When my church has its healing service at the end of the month, we sing a song as each person comes up for anointing of oil and laying on of hands. We sing:
"I will cast all my cares upon you
I lay all my burdens down at your feet
And anytime that I don't know what to do
I will cast all my cares upon you."
And then the song stays in my head for at least a week or two. It's got a sappy, mournful but sweet melody, and on some level, I hate it. My parents are classical musicians, so the praise music tradition will never be easy for me, I confess.

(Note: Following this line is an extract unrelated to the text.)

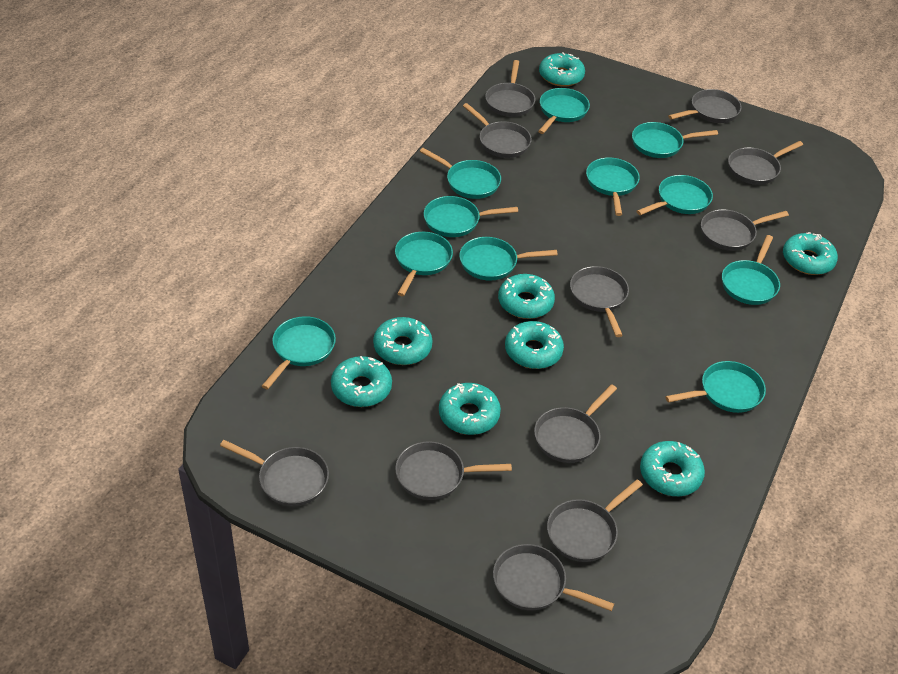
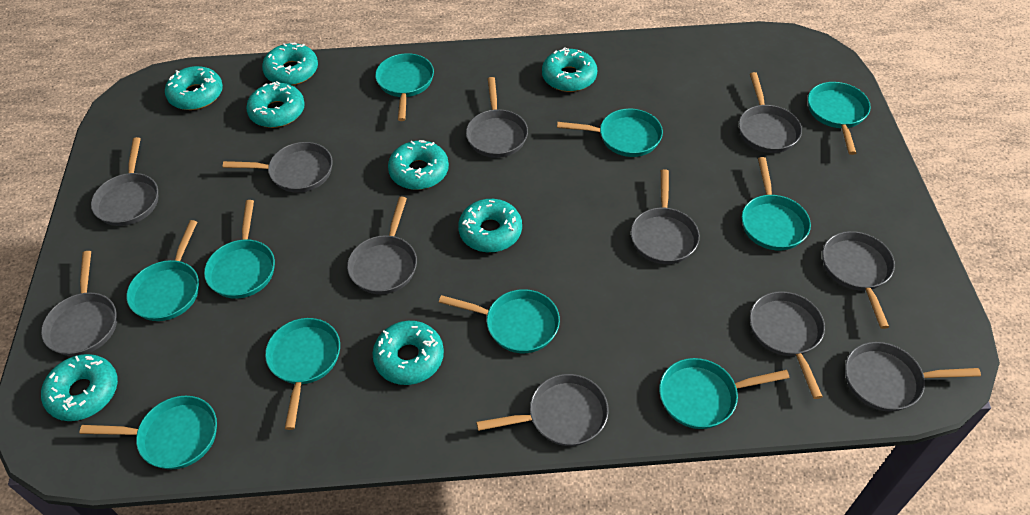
turquoise pan: [262,316,336,390] [395,232,453,296] [420,148,501,199] [424,196,518,237] [459,237,558,281] [538,88,590,134] [586,158,640,216] [632,122,718,158] [636,175,713,215] [665,361,766,413] [722,235,780,305] = 11 -> [80,396,217,469] [126,220,199,321] [204,200,275,299] [265,318,340,430] [375,53,434,121] [439,289,560,353] [557,109,663,157] [659,358,790,429] [742,157,811,251] [808,82,871,155] = 10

This week, I've been glad to have that song in my head, as my friend had her brain surgery (all seems to have gone well--hurrah!).
So often, I want to think that I can solve everything. And many situations give me the illusion that I can. Not so when a friend has brain surgery. All I can do is pray.
Several years ago, a colleague was having a difficult time with bladder cancer. When I was wishing we could do more for him, one of my Christian colleagues said, "We'll pray for him."
I said, "I guess that's all we can do."
She was quick to correct me: "It's the most important thing we can do."
I don't know why prayer feels so passive to me, especially in situations like mine this week, where I can't go in and do the brain surgery. It's good to have a song, even one with a sappy melody, that reminds me that I've got a God who would like to shoulder my burdens and who can accept all my cares.